This dissertation
discusses methods to
learn the latent structural patterns that underlie translation data. It
explores different approaches to modelling bilingual structure and
presents novel frameworks and algorithms, such as Cross-Validated
Expectation-Maximization (
CV-EM),
to learn phrase-based, hierarchical and syntax-driven Statistical
Machine Translation (
SMT)
models from data.
In this thesis, we present methods to automatically learn phrase-based
Statistical Machine Translation models that assume a
latent bilingual structure
as their central modelling variable.

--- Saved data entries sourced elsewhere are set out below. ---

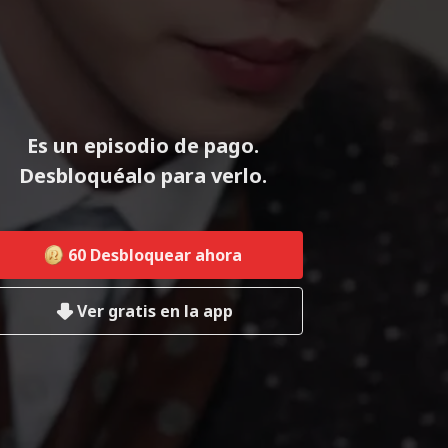
Es un episodio de pago.
Desbloquéalo para verlo.
60
Desbloquear ahora
Ver gratis en la app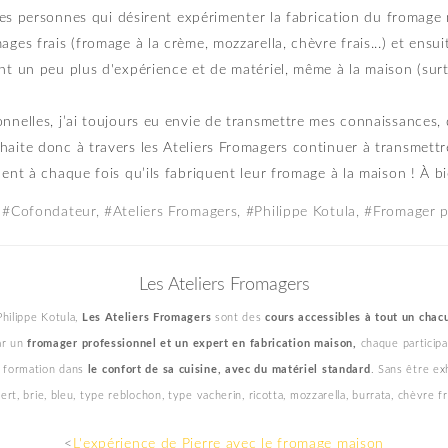
ue les personnes qui désirent expérimenter la fabrication du fromag
ges frais (fromage à la crème, mozzarella, chèvre frais...) et ensui
nt un peu plus d'expérience et de matériel, même à la maison (surt
onnelles, j’ai toujours eu envie de transmettre mes connaissances
haite donc à travers les Ateliers Fromagers continuer à transmett
lent à chaque fois qu’ils fabriquent leur fromage à la maison ! À bi
 #Cofondateur, #Ateliers Fromagers, #Philippe Kotula, #Fromager 
Les Ateliers Fromagers
Philippe Kotula,
Les Ateliers Fromagers
sont des
cours accessibles à tout un chac
ar un
fromager professionnel et un expert en fabrication maison,
chaque participa
a formation dans
le confort de sa cuisine, avec du matériel standard
. Sans être ex
, brie, bleu, type reblochon, type vacherin, ricotta, mozzarella, burrata, chèvre frai
<
L'expérience de Pierre avec le fromage maison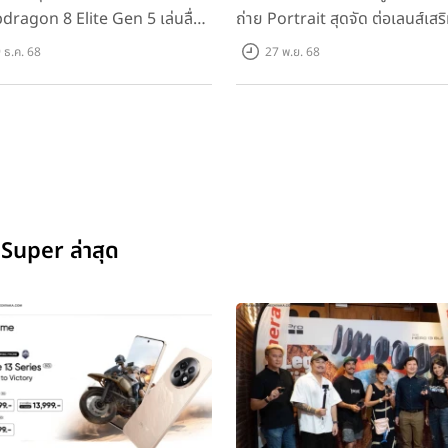
dragon 8 Elite Gen 5 เล่นลื่น
ถ่าย Portrait สุดจัด ต่อเลนส์เสริ
ม!
 ธ.ค. 68
27 พ.ย. 68
 Super ล่าสุด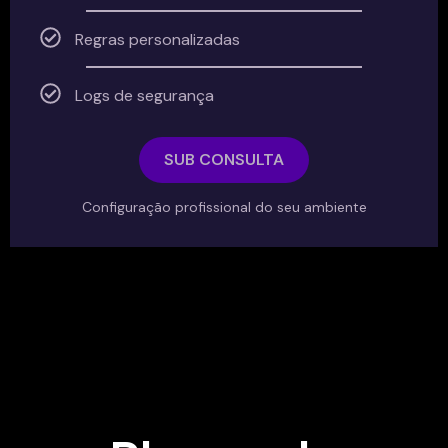
Regras personalizadas
Logs de segurança
SUB CONSULTA
Configuração profissional do seu ambiente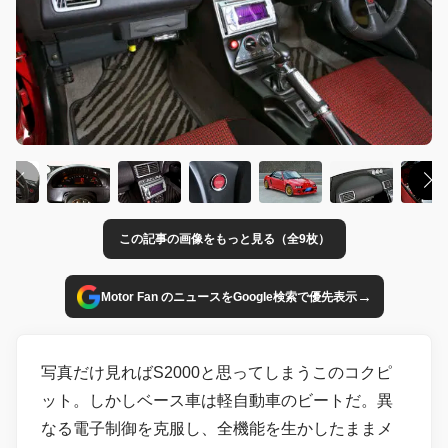
この記事の画像をもっと見る（全9枚）
→
Motor Fan のニュースをGoogle検索で優先表示
写真だけ見ればS2000と思ってしまうこのコクピ
ット。しかしベース車は軽自動車のビートだ。異
なる電子制御を克服し、全機能を生かしたままメ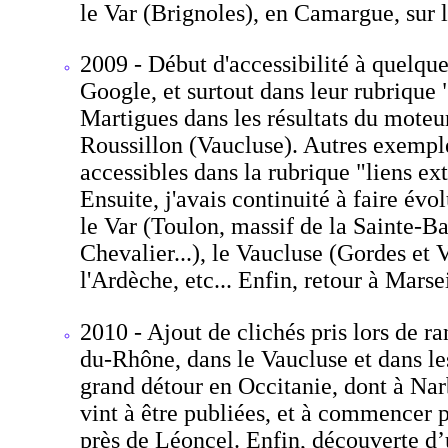
le Var (Brignoles), en Camargue, sur l
2009 - Début d'accessibilité à quelqu
Google, et surtout dans leur rubrique 
Martigues dans les résultats du moteur
Roussillon (Vaucluse). Autres exemple
accessibles dans la rubrique "liens e
Ensuite, j'avais continuité à faire év
le Var (Toulon, massif de la Sainte-Ba
Chevalier...), le Vaucluse (Gordes et
l'Ardèche, etc... Enfin, retour à Marsei
2010 - Ajout de clichés pris lors de 
du-Rhône, dans le Vaucluse et dans le
grand détour en Occitanie, dont à Narb
vint à être publiées, et à commencer 
près de Léoncel. Enfin, découverte d’u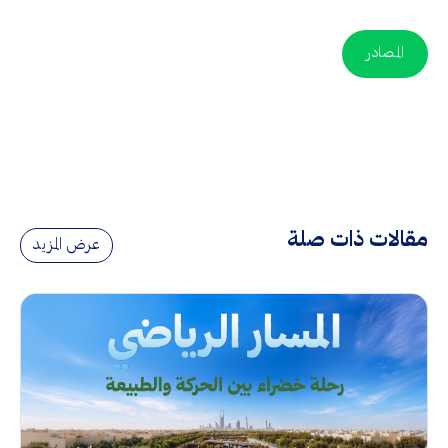
المصادر
مقالات ذات صلة
عرض المزيد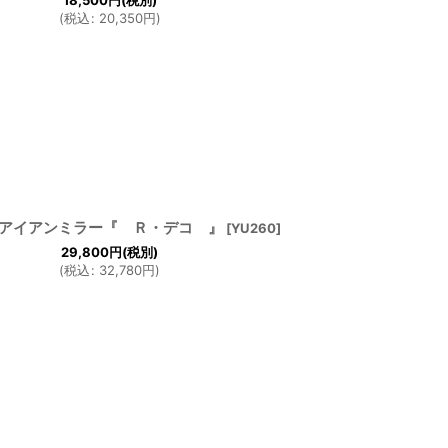
18,500
円
(税別)
(
税込
:
20,350
円
)
アイアンミラー『 Ｒ・デコ 』
[
YU260
]
29,800
円
(税別)
(
税込
:
32,780
円
)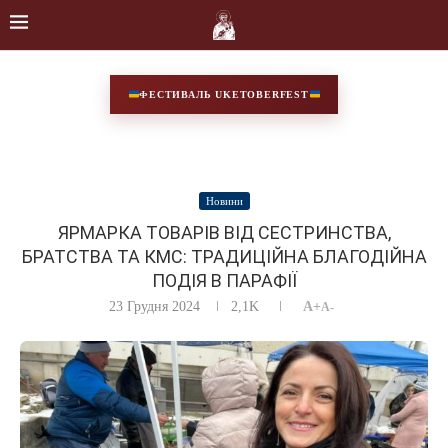
ФЕСТИВАЛЬ UKETOBERFEST
Новини
ЯРМАРКА ТОВАРІВ ВІД СЕСТРИНСТВА,
БРАТСТВА ТА КМС: ТРАДИЦІЙНА БЛАГОДІЙНА
ПОДІЯ В ПАРАФІЇ
23 Грудня 2024
2,1K
A+
A-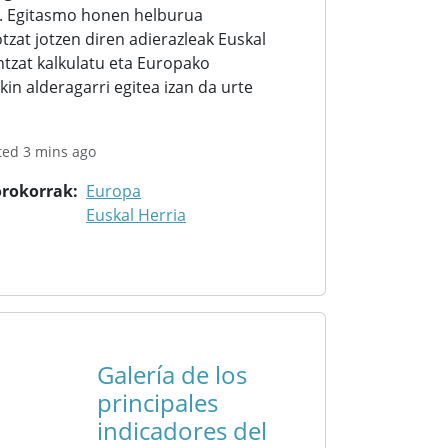
. Egitasmo honen helburua
tzat jotzen diren adierazleak Euskal
ntzat kalkulatu eta Europako
kin alderagarri egitea izan da urte
ted 3 mins ago
orokorrak
Europa
Euskal Herria
Galería de los
principales
indicadores del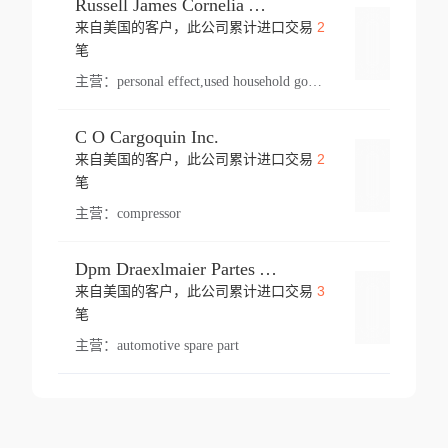
Russell James Cornelia Arlington Va
2
来自美国的客户，此公司累计进口交易
登录
笔
主营：
personal effect,used household goods
C O Cargoquin Inc.
2
来自美国的客户，此公司累计进口交易
登录
笔
主营：
compressor
Dpm Draexlmaier Partes Automotrices Corr Ind Huejotzingo
3
来自美国的客户，此公司累计进口交易
登录
笔
主营：
automotive spare part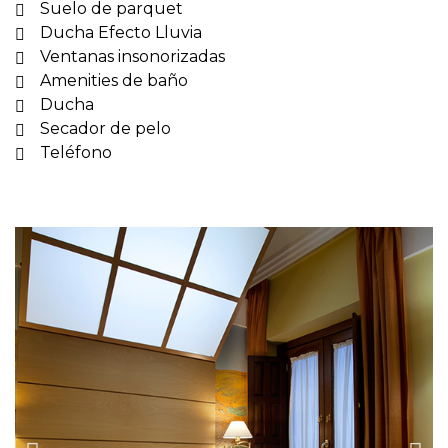
Suelo de parquet
Ducha Efecto Lluvia
Ventanas insonorizadas
Amenities de baño
Ducha
Secador de pelo
Teléfono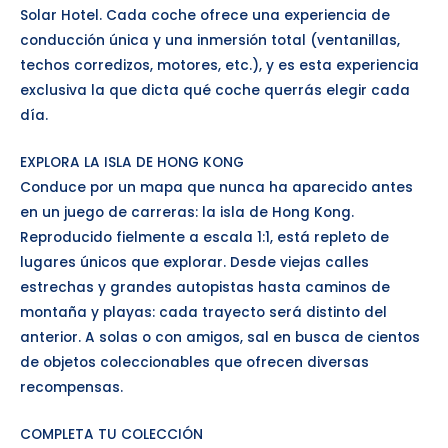
Solar Hotel. Cada coche ofrece una experiencia de
conducción única y una inmersión total (ventanillas,
techos corredizos, motores, etc.), y es esta experiencia
exclusiva la que dicta qué coche querrás elegir cada
día.
EXPLORA LA ISLA DE HONG KONG
Conduce por un mapa que nunca ha aparecido antes
en un juego de carreras: la isla de Hong Kong.
Reproducido fielmente a escala 1:1, está repleto de
lugares únicos que explorar. Desde viejas calles
estrechas y grandes autopistas hasta caminos de
montaña y playas: cada trayecto será distinto del
anterior. A solas o con amigos, sal en busca de cientos
de objetos coleccionables que ofrecen diversas
recompensas.
COMPLETA TU COLECCIÓN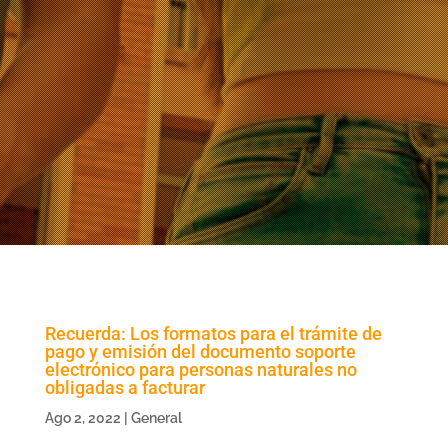
Recuerda: Los formatos para el trámite de
pago y emisión del documento soporte
electrónico para personas naturales no
obligadas a facturar
Ago 2, 2022
|
General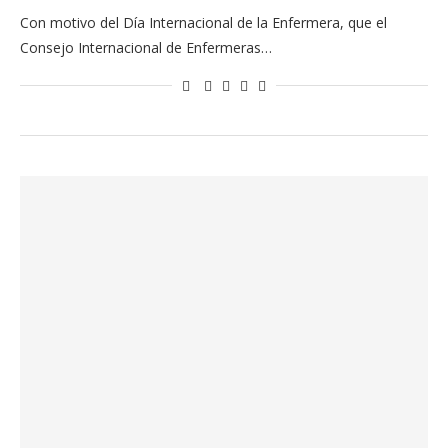
Con motivo del Día Internacional de la Enfermera, que el
Consejo Internacional de Enfermeras…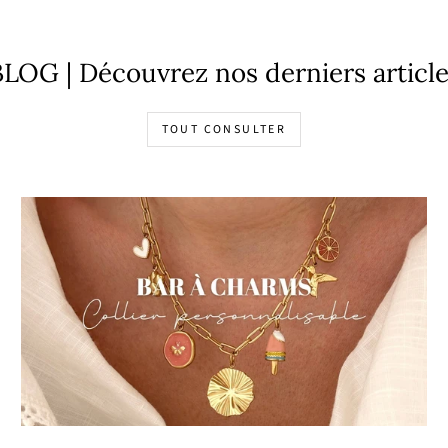
LOG | Découvrez nos derniers articl
TOUT CONSULTER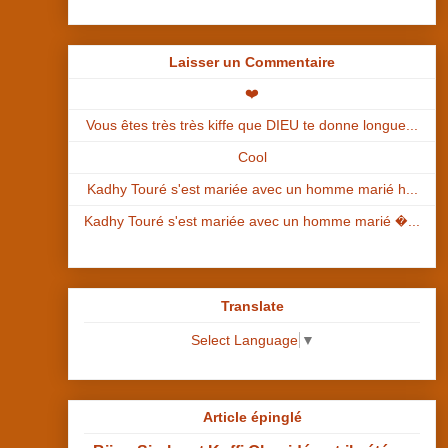
Laisser un Commentaire
❤️
Vous êtes très très kiffe que DIEU te donne longue...
Cool
Kadhy Touré s'est mariée avec un homme marié h...
Kadhy Touré s'est mariée avec un homme marié �...
Translate
Select Language
▼
Article épinglé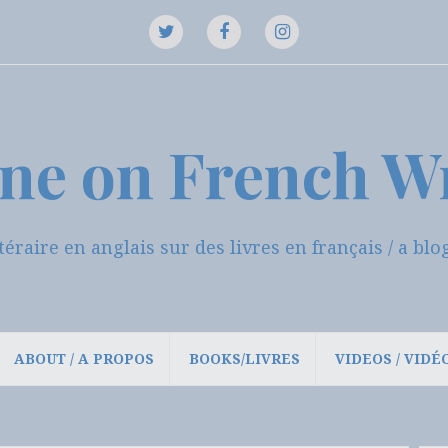
Twitter
Instagram
Facebook
ne on French W
ttéraire en anglais sur des livres en français / a b
ABOUT / A PROPOS
BOOKS/LIVRES
VIDEOS / VIDÉ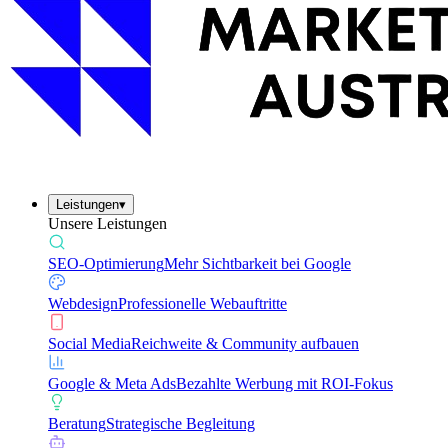
Leistungen
▾
Unsere Leistungen
SEO-Optimierung
Mehr Sichtbarkeit bei Google
Webdesign
Professionelle Webauftritte
Social Media
Reichweite & Community aufbauen
Google & Meta Ads
Bezahlte Werbung mit ROI-Fokus
Beratung
Strategische Begleitung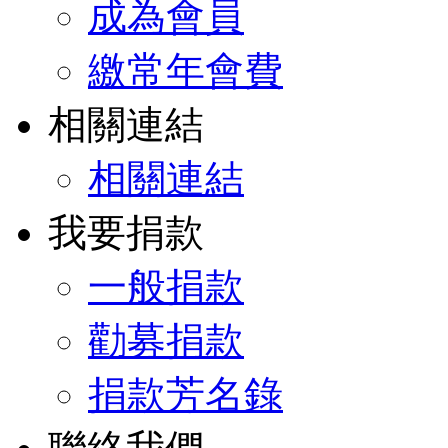
成為會員
繳常年會費
相關連結
相關連結
我要捐款
一般捐款
勸募捐款
捐款芳名錄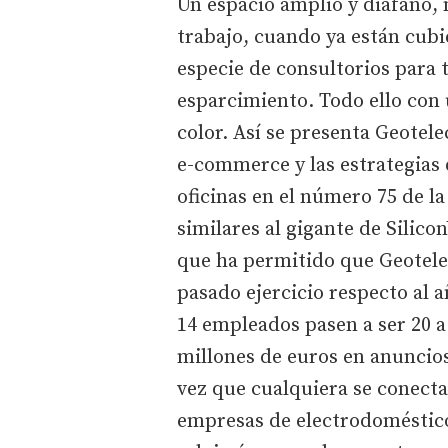
Un espacio amplio y diáfano, 
trabajo, cuando ya están cub
especie de consultorios para 
esparcimiento. Todo ello con
color. Así se presenta Geotel
e-commerce y las estrategias 
oficinas en el número 75 de la 
similares al gigante de Silicon
que ha permitido que Geotelec
pasado ejercicio respecto al a
14 empleados pasen a ser 20 a
millones de euros en anuncio
vez que cualquiera se conecta
empresas de electrodomésticos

Acknowledging that each language
is strongly characterised by its individual structural properties, we
aim to learn a bilingual structure that augments and supersedes its
monolingual counterparts, to bridge the gap between them by explaining
the transformations taking place when conveying meaning across
languages.
The learning frameworks and algorithms we present allow us to discover
these structural patterns in bilingual data and automatically learn
models that take them into account to better translate. We apply our
methodology for a sequence of statistical translation models of
increasing complexity. This leads us to the presentation of a
well-founded learning framework for hierarchical, syntactically
motivated models that explain the translation process by taking
advantage of the linguistic structure of language.
Chapter 1 offers an introduction to the context and aims of this work.
It introduces the key aspects related to modelling translation
structure and discusses the impact of its latent nature, as well as the
challenges involved in learning to identify it in bilingual data.
In
Chapter 2, we start by examining some of the modelling frameworks
that have been influential on SMT research, such as word-based,
phrase-based and hierarchical SMT. We then discuss the EM algorithm and
Cross-Validation, the two theoretical pillars under the novel learning
algorithm we introduce in the chapter that follows.
Chapter 3 examines the challenges related to learning phrase-based
translation models, by considering the wider problem of learning
Fragment Models: models which describe how to build new data instances
by combining together data fragments extracted from a training dataset.
We then introduce the Cross-Validated Expectation-Maximization (
CV-EM) algorithm, a
novel learning algorithm for Fragment Models which optimises parameters
according to a Cross-Validated Maximum Likelihood Estimation (
CV-MLE) objective.
The next three chapters describe and empirically evaluate learning
frameworks with CV-EM at their core, for three distinct,
state-of-the-art SMT models.
Chapter 4 contributes a well-founded method to learn the conditional
translation probabilities of Phrase-Based SMT models employing
contiguous phrase-pairs, centred around disambiguating the latent
segmentation of sentence-pairs into phrase-pairs. This method is shown
empirically to perform at least as well as the heuristic, ad hoc
estimators that are typically used for these models.
In
Chapter 5, we consider the additional challenges involved in
modelling translation with a synchronous grammar, and successfully
learn a relatively simple hierarchical translation model which offers
comparable performance with a highly competitive baseline.
Chapter 6 moves considerably further, to build around CV-EM a learning
framework that allows learning complex hierarchical translation models
that take advantage of external annotations of source and/or target
sentences. We deploy this framework to contribute a method to learn
linguistically motivated hierarchical translation models, by
identifying the source-language linguistic patterns which are
informative for translation. We subsequently show how our approach
delivers tangible translation improvements across four distinct
language pairs.
The results of Chapter 6 complete those of Chapters 4 and 5, to provide
considerable evidence to back the key hypothesis of this thesis: models
assuming a latent translation structure
can be learnt under
a clear learning objective, as implemented in terms of a
well-understood optimisation framework and learning algorithm. The
learnt models are able to provide real-world, competitive translation
performance in comparison to heuristic training regimes, rendering the
use of the latter unnecessary.
Our methodology not only provides a reliable and effective substitute
for these heuristic estimators, but most importantly lays a path to the
future, by making possible the estimation of powerful translation
models that uncover the latent side of translation, and whose
estimation under ad hoc algorithms would have been hardly possible.